Sports and rec groups receive financial boost

The total might be a little smaller than last year, but everyone got a slice of the pie.

The total might be a little smaller than last year, but everyone got a slice of the pie.

Last week, on behalf of the Yukon Recreation Advisory Committee, Community Services Minister Archie Lang granted $907,250 to Yukon sport and recreation groups, down $9,950 from last year.

Again, Cross Country Yukon topped the list of recipients. It got $89,500, up from $88,500 last year.

“They have very good established programs, they have big numbers, they have developmental programs as well—grassroots as well as elites,” said Karen Thompson, director of sport and recreation with the Yukon government. “Their assessment is based on their whole program.”

With about 72 minor soccer games taking place each week in Whitehorse alone, it is no surprise that the second largest dispensation went to the Yukon Soccer Association with $88,500, the same as last year.

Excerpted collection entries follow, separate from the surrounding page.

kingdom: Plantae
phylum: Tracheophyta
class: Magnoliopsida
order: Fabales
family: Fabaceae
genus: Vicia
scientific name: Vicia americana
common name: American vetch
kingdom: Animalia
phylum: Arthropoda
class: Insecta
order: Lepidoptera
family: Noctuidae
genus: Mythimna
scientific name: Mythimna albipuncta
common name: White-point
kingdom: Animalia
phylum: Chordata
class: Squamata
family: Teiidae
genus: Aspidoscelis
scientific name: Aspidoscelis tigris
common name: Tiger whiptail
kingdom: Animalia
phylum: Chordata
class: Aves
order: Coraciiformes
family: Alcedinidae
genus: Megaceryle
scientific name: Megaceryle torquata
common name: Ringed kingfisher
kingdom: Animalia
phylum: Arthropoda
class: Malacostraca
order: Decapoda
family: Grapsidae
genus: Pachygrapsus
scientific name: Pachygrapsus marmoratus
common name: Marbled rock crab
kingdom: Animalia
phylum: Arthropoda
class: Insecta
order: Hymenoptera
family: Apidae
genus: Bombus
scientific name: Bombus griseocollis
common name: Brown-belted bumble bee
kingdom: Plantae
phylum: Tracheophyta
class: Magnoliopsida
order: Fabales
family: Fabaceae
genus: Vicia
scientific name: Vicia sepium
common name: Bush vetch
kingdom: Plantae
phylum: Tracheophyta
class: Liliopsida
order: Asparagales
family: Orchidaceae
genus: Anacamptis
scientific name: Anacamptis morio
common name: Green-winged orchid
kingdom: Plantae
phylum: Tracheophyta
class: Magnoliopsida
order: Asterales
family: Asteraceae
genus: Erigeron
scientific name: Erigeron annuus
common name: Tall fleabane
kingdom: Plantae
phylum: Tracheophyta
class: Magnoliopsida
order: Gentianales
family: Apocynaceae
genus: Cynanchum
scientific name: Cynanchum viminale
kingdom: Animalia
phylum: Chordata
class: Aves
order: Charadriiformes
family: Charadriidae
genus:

Although iceless for much of the year, with no year-round rink in the territory, the Yukon Amateur Hockey Association took the third largest bundle with $68,500, up $1,500 from last year.

Taking in the bulk of funds for the special recreation groups were both the Recreation and Parks Association of Yukon and the Skookum Jim Friendship Centre, each getting $61,000.

In addition, $130,000 has been allocated for Yukon Sport. And the High Performance Athlete and Official Program will receive $70,000.

To qualify for grants, the groups must meet a list of criteria, such as acting as a governing body for the sport in the territory and hosting a Yukon championship for their sport.

“They have the sole responsibility for that sport in the territory, it can’t be a club,” said Thompson. “For example, Softball Yukon applies but not the Whitehorse Softball Club.

“It’s the same on the Special Recreation Group side—each is like an umbrella organization.”

After each group has applied separately, the YRAC, a ministerial appointed body, examines the requests and assesses how they were spent in the past.

“It’s very prescribed,” said Thompson. “A lot of it is based on history, because they come to the table every year. Each year when they come with their application, YRAC is looking at what they did last year with their money. So they have to provide accountability as to, ‘You got $5,000 for coaching development, what did you did with that?’

“So the sport consultant works with all the applications when they come in, puts them together in a readable format, goes through them and makes sure all the numbers add up and makes recommendations to YRAC as to the funding level.

“That funding level is based on (participant) numbers to a certain extent, but not solely.”

Aside from the volume of participants and the “depth” of skill level within the program, groups are judged on whether they are sending athletes to the Canada Summer Games, North American Indigenous Games, Arctic Winter Games or any national championships.

Despite the six-figure infusion into the sport and special recreation groups, the organizations still require funding from other sources, such as Whitehorse, said Thompson.

“It is not an easy decision process because every group has good stuff happening,” said Thompson. “And the budget they submit is much larger than what YRAC gives them. YRAC is a small percentage of the money they spend over a year. If you look at the applications that are coming in, we’re not even getting to 50 per cent of their costs.”

The annual YRAC grant money comes from a revenue agreement between the Yukon Government and the Yukon Lottery Commission.